The days grow longer, and I do not mind. The truth is that in the winter I suffered privation and learned much in order to master myself. It has taken time and sometimes a resolute will, so it cannot be denied that I am paying for my education rather dearly. Sometimes I have been needlessly stern with myself.

"There is a loaf of bread," I said. "It doesn't surprise me, it doesn't interest me; I am used to it. But if you see no bread for twelve hours, it will mean something to you," I said, and hid the bread away.

That was in the winter.

Were they dreary days? No, good days. My liberty was so great that I could do and think as I pleased; I was alone, the bear of the forest. But even in the heart of the forest no man dares speak aloud without looking round; rather, he walks in silence. For a time you console yourself that it's typically English to be silent, it's regal to be silent. But suddenly you find this has gone too far, your mouth begins to wake, to stretch, and suddenly to shout nonsense.

"Bricks for the palace! The calf is much stronger today!"

Perhaps if your voice is strong, the sound will carry for a quarter of a mile--but then you feel a sting as though after a slap. If only you had kept your regal silence! One day the postman who crosses the fjeld once a month came on me just as I had shouted.

"What?" he called from the wood.

"Careful below!" I called back to save my face. "I've put out a trap."

But with the longer days, my courage grows; it must be the spring that causes this mysterious revival within me, and I no longer fear a shout more or less. I needlessly rattle my pots and pans as I cook, and I sing at the top of my voice. It is spring.

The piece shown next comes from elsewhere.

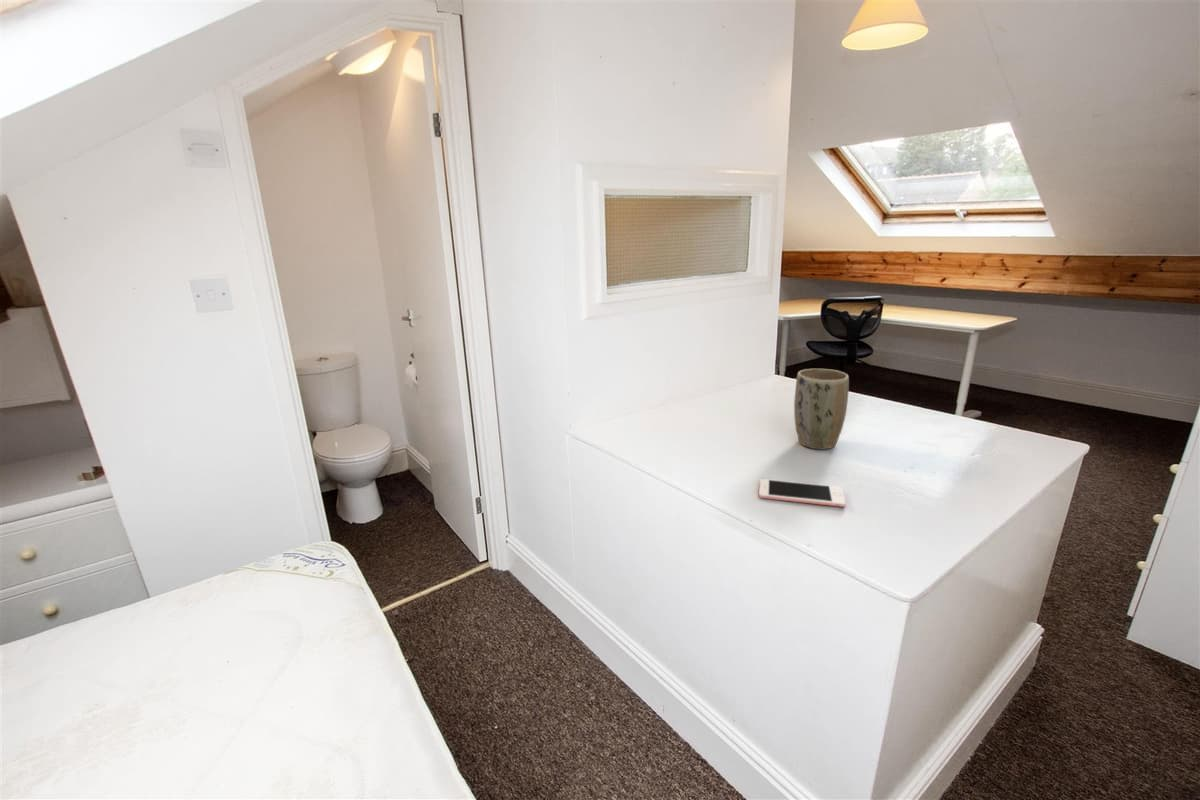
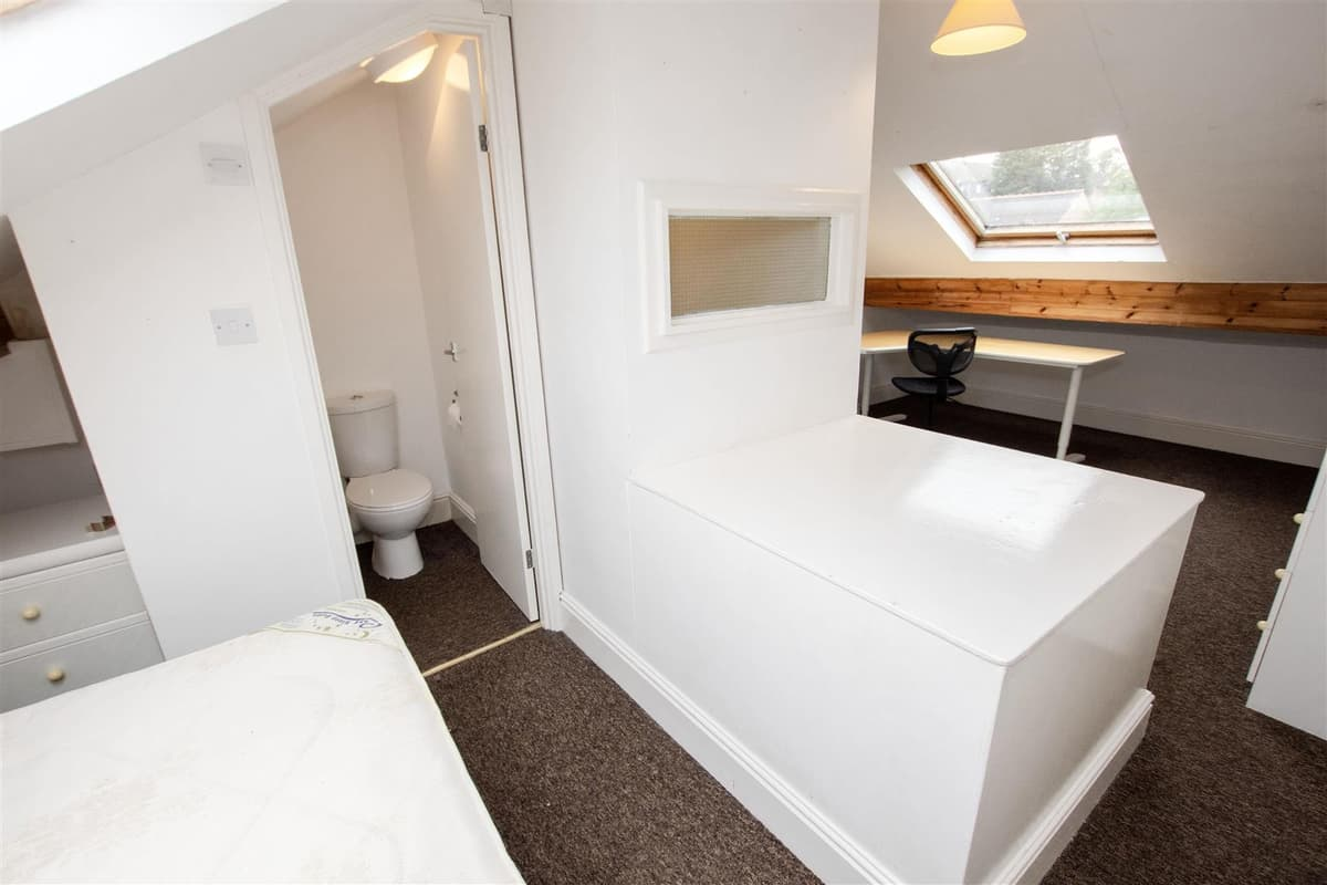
- cell phone [758,478,847,508]
- plant pot [793,368,850,450]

Yesterday I stood on a hillock and looked out across the wintry woods. They have a different expression now; they have gone gray and bedraggled, and the midday sun has thawed down the snow and diminished it. There are catkins everywhere, drifts of them in the underbrush, looking like letters of the alphabet piled in a heap. The moon rises, the stars break forth. I am cold and shiver a little, but I have nothing to do in the hut, and prefer to shiver as long as possible. In the winter I did nothing so foolish, but went home if I was cold. Now I'm tired of that, too. It is the spring.

The sky is pure and cool, lying wide open to all the stars. There is a great flock of worlds up in that endless meadow, tiny, teeming worlds, so tiny that they are like the sound of a tinkling bell; as I look at them, I can hear thousands of tiny bells. Yes, certainly I am being drawn more and more toward the grassy slopes of spring.